What is required:
Every entry needs to be written out again exactly.

= = = = = = =

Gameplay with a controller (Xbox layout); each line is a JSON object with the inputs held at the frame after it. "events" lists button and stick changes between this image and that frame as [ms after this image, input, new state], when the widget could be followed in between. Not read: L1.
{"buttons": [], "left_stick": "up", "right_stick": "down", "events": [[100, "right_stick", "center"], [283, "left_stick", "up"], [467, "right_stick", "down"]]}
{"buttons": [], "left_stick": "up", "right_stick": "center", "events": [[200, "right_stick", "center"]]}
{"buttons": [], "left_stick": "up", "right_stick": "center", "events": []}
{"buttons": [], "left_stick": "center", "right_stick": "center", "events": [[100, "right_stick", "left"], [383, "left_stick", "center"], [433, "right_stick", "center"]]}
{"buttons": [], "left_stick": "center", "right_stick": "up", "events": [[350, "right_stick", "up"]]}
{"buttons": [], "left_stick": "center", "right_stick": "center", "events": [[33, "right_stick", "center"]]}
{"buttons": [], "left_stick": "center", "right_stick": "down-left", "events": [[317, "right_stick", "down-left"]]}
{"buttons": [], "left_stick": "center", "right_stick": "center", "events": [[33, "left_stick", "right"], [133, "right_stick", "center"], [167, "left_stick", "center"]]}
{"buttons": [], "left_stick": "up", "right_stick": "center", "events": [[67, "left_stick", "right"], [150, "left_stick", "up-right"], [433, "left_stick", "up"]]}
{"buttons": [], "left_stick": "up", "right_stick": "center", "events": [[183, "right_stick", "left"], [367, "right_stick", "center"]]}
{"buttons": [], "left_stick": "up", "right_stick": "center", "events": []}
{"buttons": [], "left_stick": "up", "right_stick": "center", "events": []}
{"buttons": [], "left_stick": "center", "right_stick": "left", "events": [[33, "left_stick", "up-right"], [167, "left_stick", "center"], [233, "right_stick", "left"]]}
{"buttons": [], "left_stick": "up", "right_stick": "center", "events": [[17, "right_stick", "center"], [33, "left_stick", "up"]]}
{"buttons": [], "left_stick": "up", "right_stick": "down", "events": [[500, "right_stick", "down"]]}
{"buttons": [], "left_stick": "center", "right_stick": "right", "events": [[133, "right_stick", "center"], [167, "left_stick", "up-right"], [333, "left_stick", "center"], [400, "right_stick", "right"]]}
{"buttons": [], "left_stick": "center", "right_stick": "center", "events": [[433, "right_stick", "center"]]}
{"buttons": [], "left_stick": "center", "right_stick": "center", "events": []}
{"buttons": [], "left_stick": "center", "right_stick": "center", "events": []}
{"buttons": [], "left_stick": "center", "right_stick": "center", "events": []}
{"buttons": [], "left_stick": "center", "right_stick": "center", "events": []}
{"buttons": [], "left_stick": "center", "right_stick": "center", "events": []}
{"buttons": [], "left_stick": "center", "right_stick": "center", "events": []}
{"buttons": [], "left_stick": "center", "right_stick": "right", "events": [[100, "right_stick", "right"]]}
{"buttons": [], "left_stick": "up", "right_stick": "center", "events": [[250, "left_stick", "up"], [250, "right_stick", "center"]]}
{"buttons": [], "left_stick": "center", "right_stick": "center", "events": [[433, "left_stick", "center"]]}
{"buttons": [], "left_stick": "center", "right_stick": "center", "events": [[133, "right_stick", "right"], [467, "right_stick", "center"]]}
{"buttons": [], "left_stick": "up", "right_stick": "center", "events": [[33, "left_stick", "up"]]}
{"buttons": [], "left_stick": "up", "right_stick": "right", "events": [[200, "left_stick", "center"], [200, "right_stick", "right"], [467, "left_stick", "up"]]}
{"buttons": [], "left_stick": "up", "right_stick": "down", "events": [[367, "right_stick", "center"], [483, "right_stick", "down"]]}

= = = = = = =

Problem solution:
Gameplay with a controller (Xbox layout); each line is a JSON object with the inputs held at the frame after it. "events" lists button and stick changes between this image and that frame as [ms after this image, input, new state], when the widget could be followed in between. Not read: L1.
{"buttons": [], "left_stick": "up", "right_stick": "down", "events": [[100, "right_stick", "center"], [283, "left_stick", "up"], [467, "right_stick", "down"]]}
{"buttons": [], "left_stick": "up", "right_stick": "center", "events": [[200, "right_stick", "center"]]}
{"buttons": [], "left_stick": "up", "right_stick": "center", "events": []}
{"buttons": [], "left_stick": "center", "right_stick": "center", "events": [[100, "right_stick", "left"], [383, "left_stick", "center"], [433, "right_stick", "center"]]}
{"buttons": [], "left_stick": "center", "right_stick": "up", "events": [[350, "right_stick", "up"]]}
{"buttons": [], "left_stick": "center", "right_stick": "center", "events": [[33, "right_stick", "center"]]}
{"buttons": [], "left_stick": "center", "right_stick": "down-left", "events": [[317, "right_stick", "down-left"]]}
{"buttons": [], "left_stick": "center", "right_stick": "center", "events": [[33, "left_stick", "right"], [133, "right_stick", "center"], [167, "left_stick", "center"]]}
{"buttons": [], "left_stick": "up", "right_stick": "center", "events": [[67, "left_stick", "right"], [150, "left_stick", "up-right"], [433, "left_stick", "up"]]}
{"buttons": [], "left_stick": "up", "right_stick": "center", "events": [[183, "right_stick", "left"], [367, "right_stick", "center"]]}
{"buttons": [], "left_stick": "up", "right_stick": "center", "events": []}
{"buttons": [], "left_stick": "up", "right_stick": "center", "events": []}
{"buttons": [], "left_stick": "center", "right_stick": "left", "events": [[33, "left_stick", "up-right"], [167, "left_stick", "center"], [233, "right_stick", "left"]]}
{"buttons": [], "left_stick": "up", "right_stick": "center", "events": [[17, "right_stick", "center"], [33, "left_stick", "up"]]}
{"buttons": [], "left_stick": "up", "right_stick": "down", "events": [[500, "right_stick", "down"]]}
{"buttons": [], "left_stick": "center", "right_stick": "right", "events": [[133, "right_stick", "center"], [167, "left_stick", "up-right"], [333, "left_stick", "center"], [400, "right_stick", "right"]]}
{"buttons": [], "left_stick": "center", "right_stick": "center", "events": [[433, "right_stick", "center"]]}
{"buttons": [], "left_stick": "center", "right_stick": "center", "events": []}
{"buttons": [], "left_stick": "center", "right_stick": "center", "events": []}
{"buttons": [], "left_stick": "center", "right_stick": "center", "events": []}
{"buttons": [], "left_stick": "center", "right_stick": "center", "events": []}
{"buttons": [], "left_stick": "center", "right_stick": "center", "events": []}
{"buttons": [], "left_stick": "center", "right_stick": "center", "events": []}
{"buttons": [], "left_stick": "center", "right_stick": "right", "events": [[100, "right_stick", "right"]]}
{"buttons": [], "left_stick": "up", "right_stick": "center", "events": [[250, "left_stick", "up"], [250, "right_stick", "center"]]}
{"buttons": [], "left_stick": "center", "right_stick": "center", "events": [[433, "left_stick", "center"]]}
{"buttons": [], "left_stick": "center", "right_stick": "center", "events": [[133, "right_stick", "right"], [467, "right_stick", "center"]]}
{"buttons": [], "left_stick": "up", "right_stick": "center", "events": [[33, "left_stick", "up"]]}
{"buttons": [], "left_stick": "up", "right_stick": "right", "events": [[200, "left_stick", "center"], [200, "right_stick", "right"], [467, "left_stick", "up"]]}
{"buttons": [], "left_stick": "up", "right_stick": "down", "events": [[367, "right_stick", "center"], [483, "right_stick", "down"]]}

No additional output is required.